Suite à cette visite, vous établirez un procès-verbal. Trois cas de figure sont alors possibles :

  • vous ne constatez ni désordres ni défauts de conformité. Dans ce cas, vous acceptez les travaux et vous signez le procès-verbal sans réserve. Le solde du prix est acquitté et le constructeur ou l'entrepreneur vous remet les clés de votre logement ;
  • tous les travaux prévus au devis descriptif ne sont pas exécutés ou les imperfections sont telles que vous les considérez comme inachevés. Dans ce cas, vous pouvez refuser la réception. Vous avez alors le choix entre deux options : soit reporter à l'amiable la date de réception avec le constructeur ou les entrepreneurs ; soit saisir le juge des référés pour demander l'achèvement des travaux ;
  • vous constatez des désordres. Ceux-ci devront être mentionnés dans le procès-verbal de réception. Vous devrez également indiquer le délai dans lequel les réparations devront être effectuées. Le solde du prix à payer sera bloqué et consigné auprès de la Caisse des Dépôts, d'un notaire ou tout autre professionnel présentant une garantie financière.
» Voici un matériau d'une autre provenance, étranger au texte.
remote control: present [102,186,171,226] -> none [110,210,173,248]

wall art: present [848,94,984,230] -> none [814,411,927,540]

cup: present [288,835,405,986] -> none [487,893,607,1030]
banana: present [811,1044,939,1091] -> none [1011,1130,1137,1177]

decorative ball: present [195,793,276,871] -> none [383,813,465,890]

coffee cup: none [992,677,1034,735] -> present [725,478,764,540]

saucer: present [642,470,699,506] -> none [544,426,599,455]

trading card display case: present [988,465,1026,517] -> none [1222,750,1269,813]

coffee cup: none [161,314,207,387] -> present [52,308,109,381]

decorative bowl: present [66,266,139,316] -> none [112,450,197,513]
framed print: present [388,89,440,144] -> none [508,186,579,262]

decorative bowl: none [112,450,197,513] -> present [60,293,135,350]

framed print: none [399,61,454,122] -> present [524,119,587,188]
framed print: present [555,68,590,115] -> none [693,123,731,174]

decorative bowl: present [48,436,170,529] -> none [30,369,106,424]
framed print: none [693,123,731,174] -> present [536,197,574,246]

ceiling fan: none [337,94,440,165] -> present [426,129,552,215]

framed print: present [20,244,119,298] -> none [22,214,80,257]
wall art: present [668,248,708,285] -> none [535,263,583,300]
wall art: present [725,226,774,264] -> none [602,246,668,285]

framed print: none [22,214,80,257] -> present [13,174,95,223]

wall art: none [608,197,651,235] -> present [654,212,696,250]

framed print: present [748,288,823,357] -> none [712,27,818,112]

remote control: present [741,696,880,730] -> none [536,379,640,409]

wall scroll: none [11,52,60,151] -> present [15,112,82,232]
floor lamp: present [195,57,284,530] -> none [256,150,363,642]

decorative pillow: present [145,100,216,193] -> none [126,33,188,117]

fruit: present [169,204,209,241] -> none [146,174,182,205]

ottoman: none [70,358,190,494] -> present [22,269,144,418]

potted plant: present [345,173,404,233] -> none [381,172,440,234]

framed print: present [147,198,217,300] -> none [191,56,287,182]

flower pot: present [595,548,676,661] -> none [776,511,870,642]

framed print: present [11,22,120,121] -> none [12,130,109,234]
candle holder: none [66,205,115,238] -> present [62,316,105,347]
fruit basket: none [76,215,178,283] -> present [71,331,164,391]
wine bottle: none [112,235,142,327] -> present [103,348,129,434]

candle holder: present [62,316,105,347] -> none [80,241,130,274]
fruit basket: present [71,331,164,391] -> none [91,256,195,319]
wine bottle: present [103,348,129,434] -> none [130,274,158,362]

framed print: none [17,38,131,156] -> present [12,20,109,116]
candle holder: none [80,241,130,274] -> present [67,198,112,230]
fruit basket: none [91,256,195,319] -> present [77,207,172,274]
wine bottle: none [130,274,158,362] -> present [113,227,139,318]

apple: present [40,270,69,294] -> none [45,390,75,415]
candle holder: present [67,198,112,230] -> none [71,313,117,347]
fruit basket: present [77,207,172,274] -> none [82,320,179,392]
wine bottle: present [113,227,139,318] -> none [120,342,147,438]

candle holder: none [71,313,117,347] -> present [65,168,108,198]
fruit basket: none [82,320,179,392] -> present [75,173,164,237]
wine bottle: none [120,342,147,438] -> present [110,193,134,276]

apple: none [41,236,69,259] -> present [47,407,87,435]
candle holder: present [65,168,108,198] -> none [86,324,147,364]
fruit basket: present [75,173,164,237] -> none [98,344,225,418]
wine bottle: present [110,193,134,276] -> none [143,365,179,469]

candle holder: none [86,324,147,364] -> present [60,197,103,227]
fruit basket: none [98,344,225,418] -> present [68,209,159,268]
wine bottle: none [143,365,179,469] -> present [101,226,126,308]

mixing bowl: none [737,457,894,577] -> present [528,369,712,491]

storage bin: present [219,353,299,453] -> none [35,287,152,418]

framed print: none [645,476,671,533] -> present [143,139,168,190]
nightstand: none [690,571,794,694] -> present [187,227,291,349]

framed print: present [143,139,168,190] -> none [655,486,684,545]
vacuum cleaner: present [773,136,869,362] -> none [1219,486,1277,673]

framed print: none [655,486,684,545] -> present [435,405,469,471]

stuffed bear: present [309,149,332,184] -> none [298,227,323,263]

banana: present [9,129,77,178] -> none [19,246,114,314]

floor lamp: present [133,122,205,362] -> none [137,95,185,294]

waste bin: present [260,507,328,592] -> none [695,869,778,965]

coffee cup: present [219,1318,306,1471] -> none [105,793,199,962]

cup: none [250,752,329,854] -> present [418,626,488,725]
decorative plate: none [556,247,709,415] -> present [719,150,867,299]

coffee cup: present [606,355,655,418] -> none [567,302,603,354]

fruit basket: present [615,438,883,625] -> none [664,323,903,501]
La réception des travaux est également le point de départ de nombreuses garanties :

  • la garantie de parfait achèvement. Elle couvre les malfaçons et les désordres apparents, relevés lors de la réception des travaux et ceux qui sont apparus durant l'année qui suit la réception des travaux (signifiés à l'entrepreneur par lettre recommandée avec avis de réception). Cette garantie a pour but de permettre la réparation en nature des désordres subis ;
  • la garantie biennale de bon fonctionnement des éléments d'équipements. Comme son nom l'indique, cette garantie de deux ans, à compter de la réception des travaux, concerne les désordres affectant le bon fonctionnement des éléments d'équipement pouvant être remplacés sans détériorer le logement (chauffe-eau, poignées de portes, volets, portes et fenêtres) ;
  • la garantie décennale couvre les vices ou dommages de construction qui peuvent affecter la solidité de l'ouvrage (affaissement d'une charpente) et ses équipements indissociables (c'est-à-dire ne pouvant être enlevés, démontés ou remplacés sans détériorer l'ouvrage qu'ils équipent, ou qui le rendent inhabitable ou impropre à l'usage auquel il est destiné.
 
Que se passe-t-il en cas de sous-traitance ?
Le sous-traitant est tenu à une obligation de résultat vis-à-vis de l’entreprise qui lui sous-traite les travaux. Il n’est pas concerné directement ni par la garantie décennale, ni par la garantie de bon fonctionnement, ni par la garantie de parfait achèvement.
Il répond de l’inexécution ou de la mauvaise exécution des travaux envers l’entreprise titulaire du chantier. La responsabilité du sous-traitant peut être recherchée pendant 10 ans à compter de la réception des travaux.